Even with months to go before the next COP, debate rages over who will chair it. Is it a miscalculation or a masterstroke to bring the head of an oil company to the table?

Participants of the Petersberg Climate Dialogue at the Federal Foreign Office in Berlin

Leaders, including Sultan Al Jaber, the UAE’s Minister of Industry and CEO of the National Oil Company, at the Petersberg Climate Dialogue, held this May in Berlin.

© Imago via ZUMA Press
Ángela Sepúlveda

-Analysis-

The controversy has already begun ahead of the next COP climate conference in November. The 28th United Nations Conference on Climate Change will be hosted by the United Arab Emirates, one of the world's largest producers and exporters of oil.

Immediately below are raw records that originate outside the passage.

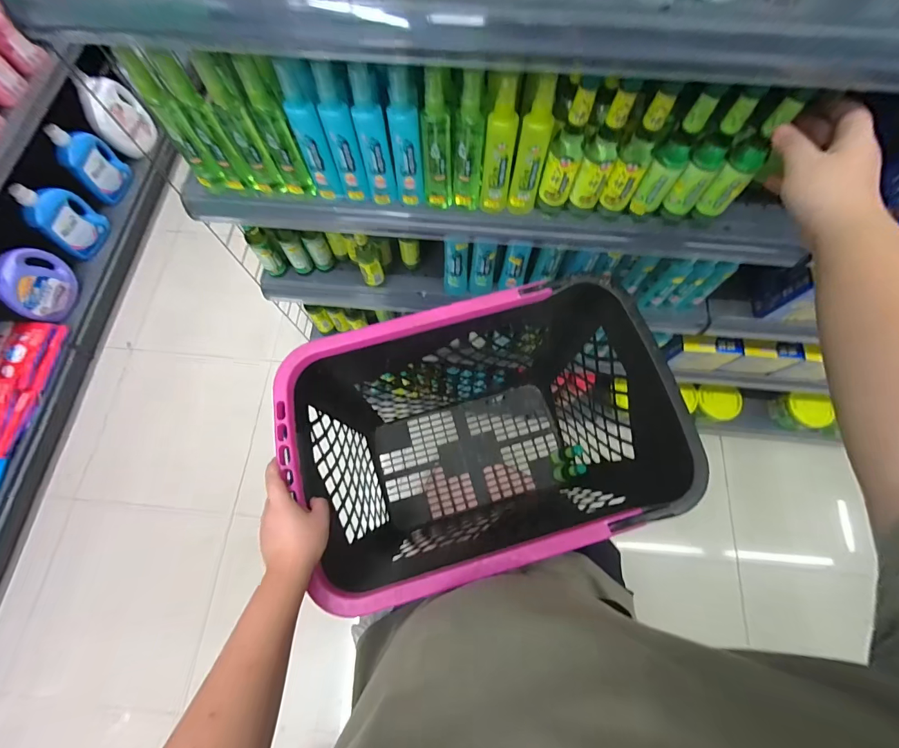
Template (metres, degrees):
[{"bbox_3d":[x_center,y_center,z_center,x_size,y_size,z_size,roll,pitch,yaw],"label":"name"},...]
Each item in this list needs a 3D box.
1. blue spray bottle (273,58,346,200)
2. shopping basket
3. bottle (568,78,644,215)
[{"bbox_3d":[-0.169,-0.292,0.467,0.035,0.172,0.035,-6,66,-2],"label":"blue spray bottle"},{"bbox_3d":[0.048,0.138,0.751,0.548,0.460,0.369,-17,73,-5],"label":"shopping basket"},{"bbox_3d":[0.178,-0.254,0.450,0.037,0.160,0.034,25,74,8],"label":"bottle"}]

Not only will the UAE host, but presiding over the conference will be Sultan Al Jaber, the UAE’s Minister of Industry and CEO of the National Oil Company (ADNOC).

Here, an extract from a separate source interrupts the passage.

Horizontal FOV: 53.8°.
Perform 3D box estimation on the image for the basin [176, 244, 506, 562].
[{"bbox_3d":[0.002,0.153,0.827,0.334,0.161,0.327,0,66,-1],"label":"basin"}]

“It's like a fox guarding the henhouse,” said Pedro Zorrilla, a spokesperson for Greenpeace Climate Change. Alongside 450 other international organizations, the NGO has signed a letter addressed to UN president António Guterres, calling for Al Jaber’s dismissal.

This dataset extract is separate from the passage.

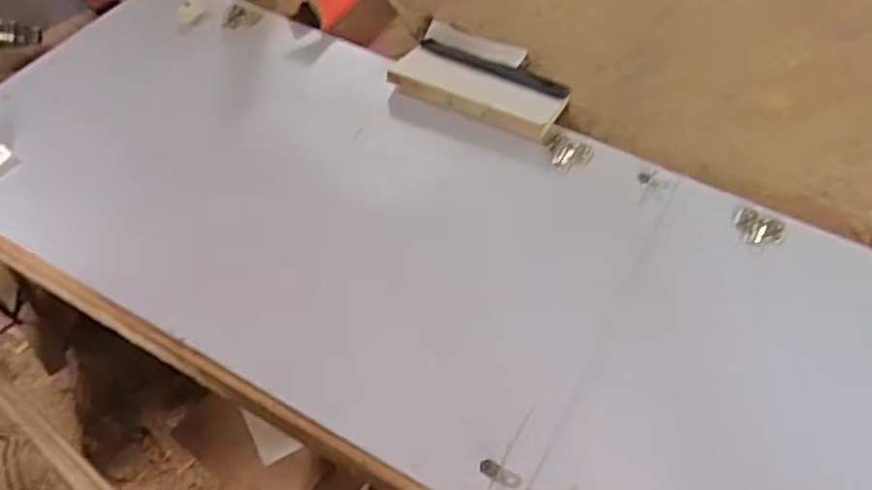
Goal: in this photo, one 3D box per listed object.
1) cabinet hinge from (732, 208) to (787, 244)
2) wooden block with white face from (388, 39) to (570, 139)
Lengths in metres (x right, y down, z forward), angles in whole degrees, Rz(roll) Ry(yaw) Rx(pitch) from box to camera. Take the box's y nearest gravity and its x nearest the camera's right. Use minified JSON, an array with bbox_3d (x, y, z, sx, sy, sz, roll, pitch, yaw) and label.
[{"bbox_3d":[0.356,-0.021,0.767,0.055,0.009,0.043,36,61,20],"label":"cabinet hinge"},{"bbox_3d":[0.055,-0.204,0.881,0.213,0.019,0.103,24,57,13],"label":"wooden block with white face"}]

For the letter's signatories, the Sultan represents "a threat to the legitimacy and effectiveness" of the conference, they write. "If we have any hope of addressing the climate crisis, the COP must not be influenced by the fossil fuel industry, whether that be oil, gas or coal."

The figure of the presidency may only be symbolic, but Zorrilla points out that the president has decision-making power in this type of international meeting, where nations are expected to agree on concrete decisions to curb the climate emergency. "They are the ones who set the agenda."